Повилас Даукша, о котором я написал очерк в газете, был одним из весьма немногих литовцев, искренне и безоглядно принявших советскую власть, и от этого ставший чужим и уязвимым во враждебном окружении своих односельчан. Такие люди ставили на карту свою жизнь и жизнь своих близких. Потому что «зеленые братья» были особенно жестоки и беспощадны к своим, литовцам, перешедшим на службу к оккупантам.
Он был единственным коммунистом в своей деревне. Худой, высокий, с желтой от туберкулеза кожей. Не расставался с пистолетом. И никогда не ночевал дома. А в сараях и на чердаках. Каждый раз в другом месте. Чтоб «жалюкай» не захватили его врасплох, спящим.

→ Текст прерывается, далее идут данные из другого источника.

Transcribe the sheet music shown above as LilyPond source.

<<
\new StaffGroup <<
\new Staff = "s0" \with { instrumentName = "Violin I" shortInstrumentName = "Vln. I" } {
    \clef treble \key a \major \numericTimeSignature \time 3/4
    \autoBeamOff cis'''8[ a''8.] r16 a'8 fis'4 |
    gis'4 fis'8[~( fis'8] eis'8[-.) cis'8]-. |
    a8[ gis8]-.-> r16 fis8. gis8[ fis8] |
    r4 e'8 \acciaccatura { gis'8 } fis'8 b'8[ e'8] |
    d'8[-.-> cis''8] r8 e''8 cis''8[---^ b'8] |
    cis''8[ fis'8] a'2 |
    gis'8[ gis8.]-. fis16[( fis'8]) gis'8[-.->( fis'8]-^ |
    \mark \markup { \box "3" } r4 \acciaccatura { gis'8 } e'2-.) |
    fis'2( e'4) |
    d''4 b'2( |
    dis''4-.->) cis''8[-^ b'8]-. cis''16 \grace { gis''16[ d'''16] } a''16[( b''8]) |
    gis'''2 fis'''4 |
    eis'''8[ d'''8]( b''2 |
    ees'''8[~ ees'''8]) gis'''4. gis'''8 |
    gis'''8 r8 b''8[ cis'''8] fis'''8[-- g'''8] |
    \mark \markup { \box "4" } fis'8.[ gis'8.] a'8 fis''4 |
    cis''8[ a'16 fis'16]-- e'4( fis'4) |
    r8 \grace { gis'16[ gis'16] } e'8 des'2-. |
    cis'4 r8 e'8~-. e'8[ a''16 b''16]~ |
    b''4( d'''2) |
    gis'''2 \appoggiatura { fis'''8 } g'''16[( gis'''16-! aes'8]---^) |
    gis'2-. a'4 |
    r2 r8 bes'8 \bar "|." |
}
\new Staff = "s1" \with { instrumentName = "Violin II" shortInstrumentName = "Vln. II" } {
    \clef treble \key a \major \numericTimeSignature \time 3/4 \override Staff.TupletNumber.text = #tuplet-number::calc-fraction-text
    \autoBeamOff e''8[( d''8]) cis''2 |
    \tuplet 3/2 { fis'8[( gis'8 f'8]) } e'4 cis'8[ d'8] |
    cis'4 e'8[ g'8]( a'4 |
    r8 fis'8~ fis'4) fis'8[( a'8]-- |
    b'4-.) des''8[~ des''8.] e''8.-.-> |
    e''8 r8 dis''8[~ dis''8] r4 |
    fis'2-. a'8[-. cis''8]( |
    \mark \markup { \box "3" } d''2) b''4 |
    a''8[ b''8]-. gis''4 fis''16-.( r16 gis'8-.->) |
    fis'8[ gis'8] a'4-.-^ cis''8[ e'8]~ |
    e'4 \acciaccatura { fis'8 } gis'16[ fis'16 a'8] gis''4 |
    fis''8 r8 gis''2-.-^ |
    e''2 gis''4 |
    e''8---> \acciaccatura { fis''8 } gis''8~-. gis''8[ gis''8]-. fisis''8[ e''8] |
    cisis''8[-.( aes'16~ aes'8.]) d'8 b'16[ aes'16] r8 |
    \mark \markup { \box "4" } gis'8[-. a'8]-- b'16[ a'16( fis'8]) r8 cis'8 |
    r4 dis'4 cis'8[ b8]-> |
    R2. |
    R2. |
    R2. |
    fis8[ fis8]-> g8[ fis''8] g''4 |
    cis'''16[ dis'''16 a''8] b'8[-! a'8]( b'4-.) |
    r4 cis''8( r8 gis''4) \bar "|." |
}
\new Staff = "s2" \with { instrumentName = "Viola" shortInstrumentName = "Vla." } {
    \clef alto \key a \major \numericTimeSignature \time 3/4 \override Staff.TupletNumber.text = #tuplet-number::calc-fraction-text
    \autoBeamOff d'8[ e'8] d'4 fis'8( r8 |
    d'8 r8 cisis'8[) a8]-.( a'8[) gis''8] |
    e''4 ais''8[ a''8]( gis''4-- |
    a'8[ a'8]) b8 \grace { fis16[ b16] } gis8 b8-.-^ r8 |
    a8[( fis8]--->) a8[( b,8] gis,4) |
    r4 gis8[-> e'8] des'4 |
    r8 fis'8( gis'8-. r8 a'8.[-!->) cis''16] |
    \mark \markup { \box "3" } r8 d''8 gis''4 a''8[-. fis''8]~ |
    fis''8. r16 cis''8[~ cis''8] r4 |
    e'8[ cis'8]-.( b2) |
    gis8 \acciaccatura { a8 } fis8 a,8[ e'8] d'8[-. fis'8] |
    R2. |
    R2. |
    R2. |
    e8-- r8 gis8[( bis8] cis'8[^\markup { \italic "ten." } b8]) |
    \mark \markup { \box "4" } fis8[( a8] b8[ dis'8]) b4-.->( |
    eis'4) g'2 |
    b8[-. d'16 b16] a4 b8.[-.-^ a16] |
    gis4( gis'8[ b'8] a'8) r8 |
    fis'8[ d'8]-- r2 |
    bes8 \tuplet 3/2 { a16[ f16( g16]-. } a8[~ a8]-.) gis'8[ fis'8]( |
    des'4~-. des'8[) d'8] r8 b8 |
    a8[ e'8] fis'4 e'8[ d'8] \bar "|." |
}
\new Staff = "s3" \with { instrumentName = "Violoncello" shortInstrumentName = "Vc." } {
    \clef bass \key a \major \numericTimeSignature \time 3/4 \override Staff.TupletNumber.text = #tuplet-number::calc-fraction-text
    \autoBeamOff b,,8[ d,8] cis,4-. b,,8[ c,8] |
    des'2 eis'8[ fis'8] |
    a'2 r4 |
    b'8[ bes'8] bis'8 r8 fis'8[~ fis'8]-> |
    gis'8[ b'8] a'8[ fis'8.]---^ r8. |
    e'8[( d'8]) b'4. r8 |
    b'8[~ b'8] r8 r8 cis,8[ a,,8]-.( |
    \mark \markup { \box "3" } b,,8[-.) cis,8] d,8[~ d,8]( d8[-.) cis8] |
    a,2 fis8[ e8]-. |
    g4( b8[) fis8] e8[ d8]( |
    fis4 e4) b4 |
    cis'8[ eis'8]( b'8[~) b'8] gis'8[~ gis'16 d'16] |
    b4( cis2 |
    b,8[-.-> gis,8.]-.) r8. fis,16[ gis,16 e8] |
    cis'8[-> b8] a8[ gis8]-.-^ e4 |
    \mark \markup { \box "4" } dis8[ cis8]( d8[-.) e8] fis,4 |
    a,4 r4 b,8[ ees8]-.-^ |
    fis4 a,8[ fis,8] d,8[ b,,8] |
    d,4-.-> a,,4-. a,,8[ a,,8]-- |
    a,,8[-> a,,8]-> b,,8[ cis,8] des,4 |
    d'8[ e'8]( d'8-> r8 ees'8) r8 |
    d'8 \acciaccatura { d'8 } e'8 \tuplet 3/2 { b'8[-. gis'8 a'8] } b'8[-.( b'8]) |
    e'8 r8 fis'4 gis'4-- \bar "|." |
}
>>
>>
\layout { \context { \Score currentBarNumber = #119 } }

Один-одинешенек, безо всякой охраны этот фанатично поверивший в коммунизм крестьянин держал, по крайней мере днем, пока светло, под своим контролем сотни семей, осуществлял все функции новой власти в деревне. Мне он напомнил русских коммунистов времен гражданской войны, на заре советской власти, когда вера в коммунизм не была еще замутнена последующими событиями.
Я читал о них в книгах, мое поколение воспитывали на их примере. И таким, мне казалось, был в ту пору и мой отец.
Жизнь Повиласа Даукши представляла отменный материал для газетного очерка о современном герое, и я покидал деревню, уже прикидывая в уме, как распишу собственный материал. А мой «материал», сам Повилас Даукша, провожая меня и мою охрану до дорога, вдруг попросил, краснея и смущаясь:
— Не пишите обо мне. Ради Бога. Не простят они мне этого.